(Data taken from a collection)
══════
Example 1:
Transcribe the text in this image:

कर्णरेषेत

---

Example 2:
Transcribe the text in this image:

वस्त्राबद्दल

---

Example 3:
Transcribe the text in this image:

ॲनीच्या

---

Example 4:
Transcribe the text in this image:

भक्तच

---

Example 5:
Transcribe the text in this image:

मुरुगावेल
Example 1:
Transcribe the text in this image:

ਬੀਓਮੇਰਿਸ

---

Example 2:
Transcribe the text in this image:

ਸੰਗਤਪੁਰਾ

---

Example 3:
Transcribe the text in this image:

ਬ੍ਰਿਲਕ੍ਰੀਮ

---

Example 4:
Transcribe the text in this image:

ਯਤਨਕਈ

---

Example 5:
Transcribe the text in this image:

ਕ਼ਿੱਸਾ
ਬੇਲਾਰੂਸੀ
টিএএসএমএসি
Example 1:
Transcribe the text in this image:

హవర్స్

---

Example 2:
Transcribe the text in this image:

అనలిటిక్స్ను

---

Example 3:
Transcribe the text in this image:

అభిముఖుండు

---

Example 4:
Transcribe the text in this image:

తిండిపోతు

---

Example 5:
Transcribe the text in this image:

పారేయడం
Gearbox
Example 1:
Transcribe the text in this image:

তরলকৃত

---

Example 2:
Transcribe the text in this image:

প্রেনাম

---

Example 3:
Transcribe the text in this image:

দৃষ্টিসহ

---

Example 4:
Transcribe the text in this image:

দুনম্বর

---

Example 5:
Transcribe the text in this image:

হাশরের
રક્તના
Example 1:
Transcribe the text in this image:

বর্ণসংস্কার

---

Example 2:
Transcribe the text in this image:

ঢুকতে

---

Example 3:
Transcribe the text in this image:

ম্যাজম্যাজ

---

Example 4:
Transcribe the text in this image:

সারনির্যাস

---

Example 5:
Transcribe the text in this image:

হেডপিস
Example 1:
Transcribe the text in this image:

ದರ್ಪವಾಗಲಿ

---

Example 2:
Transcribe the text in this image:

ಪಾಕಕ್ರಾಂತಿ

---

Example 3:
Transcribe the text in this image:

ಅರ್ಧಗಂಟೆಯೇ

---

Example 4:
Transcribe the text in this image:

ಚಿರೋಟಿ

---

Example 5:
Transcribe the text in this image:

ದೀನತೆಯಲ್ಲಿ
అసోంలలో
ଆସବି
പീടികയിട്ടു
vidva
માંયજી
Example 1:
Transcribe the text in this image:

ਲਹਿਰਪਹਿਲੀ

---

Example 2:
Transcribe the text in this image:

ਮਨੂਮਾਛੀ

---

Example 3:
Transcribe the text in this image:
══════
**Exercise brief:** Print each line of the data above verbatim, keeping the original order.

**Result of the exercise:**
Example 1:
Transcribe the text in this image:

कर्णरेषेत

---

Example 2:
Transcribe the text in this image:

वस्त्राबद्दल

---

Example 3:
Transcribe the text in this image:

ॲनीच्या

---

Example 4:
Transcribe the text in this image:

भक्तच

---

Example 5:
Transcribe the text in this image:

मुरुगावेल
Example 1:
Transcribe the text in this image:

ਬੀਓਮੇਰਿਸ

---

Example 2:
Transcribe the text in this image:

ਸੰਗਤਪੁਰਾ

---

Example 3:
Transcribe the text in this image:

ਬ੍ਰਿਲਕ੍ਰੀਮ

---

Example 4:
Transcribe the text in this image:

ਯਤਨਕਈ

---

Example 5:
Transcribe the text in this image:

ਕ਼ਿੱਸਾ
ਬੇਲਾਰੂਸੀ
টিএএসএমএসি
Example 1:
Transcribe the text in this image:

హవర్స్

---

Example 2:
Transcribe the text in this image:

అనలిటిక్స్ను

---

Example 3:
Transcribe the text in this image:

అభిముఖుండు

---

Example 4:
Transcribe the text in this image:

తిండిపోతు

---

Example 5:
Transcribe the text in this image:

పారేయడం
Gearbox
Example 1:
Transcribe the text in this image:

তরলকৃত

---

Example 2:
Transcribe the text in this image:

প্রেনাম

---

Example 3:
Transcribe the text in this image:

দৃষ্টিসহ

---

Example 4:
Transcribe the text in this image:

দুনম্বর

---

Example 5:
Transcribe the text in this image:

হাশরের
રક્તના
Example 1:
Transcribe the text in this image:

বর্ণসংস্কার

---

Example 2:
Transcribe the text in this image:

ঢুকতে

---

Example 3:
Transcribe the text in this image:

ম্যাজম্যাজ

---

Example 4:
Transcribe the text in this image:

সারনির্যাস

---

Example 5:
Transcribe the text in this image:

হেডপিস
Example 1:
Transcribe the text in this image:

ದರ್ಪವಾಗಲಿ

---

Example 2:
Transcribe the text in this image:

ಪಾಕಕ್ರಾಂತಿ

---

Example 3:
Transcribe the text in this image:

ಅರ್ಧಗಂಟೆಯೇ

---

Example 4:
Transcribe the text in this image:

ಚಿರೋಟಿ

---

Example 5:
Transcribe the text in this image:

ದೀನತೆಯಲ್ಲಿ
అసోంలలో
ଆସବି
പീടികയിട്ടു
vidva
માંયજી
Example 1:
Transcribe the text in this image:

ਲਹਿਰਪਹਿਲੀ

---

Example 2:
Transcribe the text in this image:

ਮਨੂਮਾਛੀ

---

Example 3:
Transcribe the text in this image:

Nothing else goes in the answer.